*Problem details*
Would you transcribe word for word every line from the one containing "Estimate the depth" to the end of the data, both ends included, and leave out the rest?

*Input*
+ + + + +
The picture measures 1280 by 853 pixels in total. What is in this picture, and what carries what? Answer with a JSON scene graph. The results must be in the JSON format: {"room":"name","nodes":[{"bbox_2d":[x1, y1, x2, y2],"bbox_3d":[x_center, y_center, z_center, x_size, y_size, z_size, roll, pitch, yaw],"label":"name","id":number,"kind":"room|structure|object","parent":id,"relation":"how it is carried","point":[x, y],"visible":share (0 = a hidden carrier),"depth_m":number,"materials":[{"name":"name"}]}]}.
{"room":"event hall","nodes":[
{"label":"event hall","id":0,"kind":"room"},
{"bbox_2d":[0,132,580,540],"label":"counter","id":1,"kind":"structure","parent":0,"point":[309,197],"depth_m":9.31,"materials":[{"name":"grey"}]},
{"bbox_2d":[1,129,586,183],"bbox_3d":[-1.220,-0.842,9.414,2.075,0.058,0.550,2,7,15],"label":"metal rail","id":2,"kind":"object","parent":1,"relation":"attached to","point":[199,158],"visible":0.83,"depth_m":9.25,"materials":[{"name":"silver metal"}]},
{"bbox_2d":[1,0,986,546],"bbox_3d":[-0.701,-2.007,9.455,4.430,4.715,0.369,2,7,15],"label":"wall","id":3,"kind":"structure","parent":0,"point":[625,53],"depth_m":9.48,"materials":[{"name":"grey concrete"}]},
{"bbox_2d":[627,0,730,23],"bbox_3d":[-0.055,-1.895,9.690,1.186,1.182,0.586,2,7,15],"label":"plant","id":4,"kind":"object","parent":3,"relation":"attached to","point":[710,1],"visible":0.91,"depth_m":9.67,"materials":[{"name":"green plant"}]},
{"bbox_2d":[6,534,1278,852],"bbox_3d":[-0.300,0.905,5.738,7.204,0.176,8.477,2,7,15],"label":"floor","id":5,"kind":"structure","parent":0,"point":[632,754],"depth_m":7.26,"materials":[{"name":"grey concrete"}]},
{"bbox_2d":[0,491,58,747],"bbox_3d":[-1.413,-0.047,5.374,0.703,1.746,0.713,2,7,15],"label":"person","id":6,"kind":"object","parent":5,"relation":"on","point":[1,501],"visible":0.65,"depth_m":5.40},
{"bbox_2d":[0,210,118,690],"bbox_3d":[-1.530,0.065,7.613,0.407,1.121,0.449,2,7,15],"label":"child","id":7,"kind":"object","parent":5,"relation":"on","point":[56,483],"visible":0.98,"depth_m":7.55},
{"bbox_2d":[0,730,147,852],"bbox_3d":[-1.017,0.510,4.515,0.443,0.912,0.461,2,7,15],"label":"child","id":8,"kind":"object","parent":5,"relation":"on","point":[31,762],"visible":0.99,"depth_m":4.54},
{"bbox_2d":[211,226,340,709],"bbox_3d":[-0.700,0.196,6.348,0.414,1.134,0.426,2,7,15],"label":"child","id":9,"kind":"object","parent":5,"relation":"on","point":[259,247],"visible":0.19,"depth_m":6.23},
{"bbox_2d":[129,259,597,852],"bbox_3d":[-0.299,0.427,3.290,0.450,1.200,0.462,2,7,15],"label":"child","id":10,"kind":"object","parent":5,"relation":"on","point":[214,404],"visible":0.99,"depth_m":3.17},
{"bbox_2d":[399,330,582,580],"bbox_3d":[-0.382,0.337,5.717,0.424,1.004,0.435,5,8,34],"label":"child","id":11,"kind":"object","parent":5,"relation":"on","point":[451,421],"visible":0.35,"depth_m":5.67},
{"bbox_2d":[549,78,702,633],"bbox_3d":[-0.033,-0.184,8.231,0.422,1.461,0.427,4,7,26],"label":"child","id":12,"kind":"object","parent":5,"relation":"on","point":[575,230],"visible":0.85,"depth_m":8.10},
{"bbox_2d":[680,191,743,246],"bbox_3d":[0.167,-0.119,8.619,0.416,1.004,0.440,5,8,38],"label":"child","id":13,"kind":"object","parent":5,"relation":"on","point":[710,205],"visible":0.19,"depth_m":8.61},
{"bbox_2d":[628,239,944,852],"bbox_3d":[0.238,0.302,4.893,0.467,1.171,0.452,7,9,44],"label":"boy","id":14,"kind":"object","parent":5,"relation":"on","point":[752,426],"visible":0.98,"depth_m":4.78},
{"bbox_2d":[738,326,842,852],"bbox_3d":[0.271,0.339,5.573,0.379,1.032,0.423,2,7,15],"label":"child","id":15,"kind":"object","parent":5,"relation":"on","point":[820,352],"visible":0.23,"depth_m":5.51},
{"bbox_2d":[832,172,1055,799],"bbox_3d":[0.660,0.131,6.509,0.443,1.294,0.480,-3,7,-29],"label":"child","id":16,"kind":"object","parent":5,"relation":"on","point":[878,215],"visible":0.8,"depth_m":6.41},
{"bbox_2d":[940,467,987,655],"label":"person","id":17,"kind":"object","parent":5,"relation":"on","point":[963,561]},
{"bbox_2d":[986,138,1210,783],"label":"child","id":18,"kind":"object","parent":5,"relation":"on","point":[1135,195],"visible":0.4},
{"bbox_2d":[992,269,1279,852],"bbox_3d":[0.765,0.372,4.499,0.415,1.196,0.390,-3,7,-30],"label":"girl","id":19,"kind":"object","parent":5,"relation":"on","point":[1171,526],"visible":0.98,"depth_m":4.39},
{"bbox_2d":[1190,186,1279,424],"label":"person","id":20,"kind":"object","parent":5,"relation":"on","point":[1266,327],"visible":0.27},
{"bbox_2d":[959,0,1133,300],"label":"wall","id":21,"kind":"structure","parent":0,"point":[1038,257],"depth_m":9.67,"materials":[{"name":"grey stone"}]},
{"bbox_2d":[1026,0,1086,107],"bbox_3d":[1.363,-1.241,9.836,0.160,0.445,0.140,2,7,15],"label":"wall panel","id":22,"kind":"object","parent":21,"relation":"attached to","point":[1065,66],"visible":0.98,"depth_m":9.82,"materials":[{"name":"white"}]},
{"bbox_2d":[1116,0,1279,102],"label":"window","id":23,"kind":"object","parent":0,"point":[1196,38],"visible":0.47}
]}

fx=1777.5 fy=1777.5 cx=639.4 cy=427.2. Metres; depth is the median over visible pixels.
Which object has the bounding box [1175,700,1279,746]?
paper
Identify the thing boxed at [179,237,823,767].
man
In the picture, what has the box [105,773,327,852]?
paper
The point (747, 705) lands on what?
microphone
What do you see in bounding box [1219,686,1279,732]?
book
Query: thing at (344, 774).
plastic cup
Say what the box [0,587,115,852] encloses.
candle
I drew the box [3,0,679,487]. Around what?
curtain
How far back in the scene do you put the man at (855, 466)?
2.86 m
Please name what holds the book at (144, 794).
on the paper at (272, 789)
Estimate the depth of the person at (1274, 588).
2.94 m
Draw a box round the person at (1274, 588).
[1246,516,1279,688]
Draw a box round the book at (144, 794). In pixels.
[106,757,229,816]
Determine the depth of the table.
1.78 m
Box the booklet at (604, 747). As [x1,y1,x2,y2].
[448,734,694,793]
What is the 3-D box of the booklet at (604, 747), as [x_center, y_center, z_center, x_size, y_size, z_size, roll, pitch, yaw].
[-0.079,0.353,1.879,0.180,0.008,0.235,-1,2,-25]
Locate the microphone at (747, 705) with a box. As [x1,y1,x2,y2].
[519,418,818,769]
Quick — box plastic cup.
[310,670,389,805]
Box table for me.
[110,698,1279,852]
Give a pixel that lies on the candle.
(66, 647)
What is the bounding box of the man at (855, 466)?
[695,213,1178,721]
+ + + + +
*Answer section*
Estimate the depth of the person at (1274, 588).
2.94 m
Draw a box round the person at (1274, 588).
[1246,516,1279,688]
Draw a box round the book at (144, 794). In pixels.
[106,757,229,816]
Determine the depth of the table.
1.78 m
Box the booklet at (604, 747). As [x1,y1,x2,y2].
[448,734,694,793]
What is the 3-D box of the booklet at (604, 747), as [x_center, y_center, z_center, x_size, y_size, z_size, roll, pitch, yaw].
[-0.079,0.353,1.879,0.180,0.008,0.235,-1,2,-25]
Locate the microphone at (747, 705) with a box. As [x1,y1,x2,y2].
[519,418,818,769]
Quick — box plastic cup.
[310,670,389,805]
Box table for me.
[110,698,1279,852]
Give a pixel that lies on the candle.
(66, 647)
What is the bounding box of the man at (855, 466)?
[695,213,1178,721]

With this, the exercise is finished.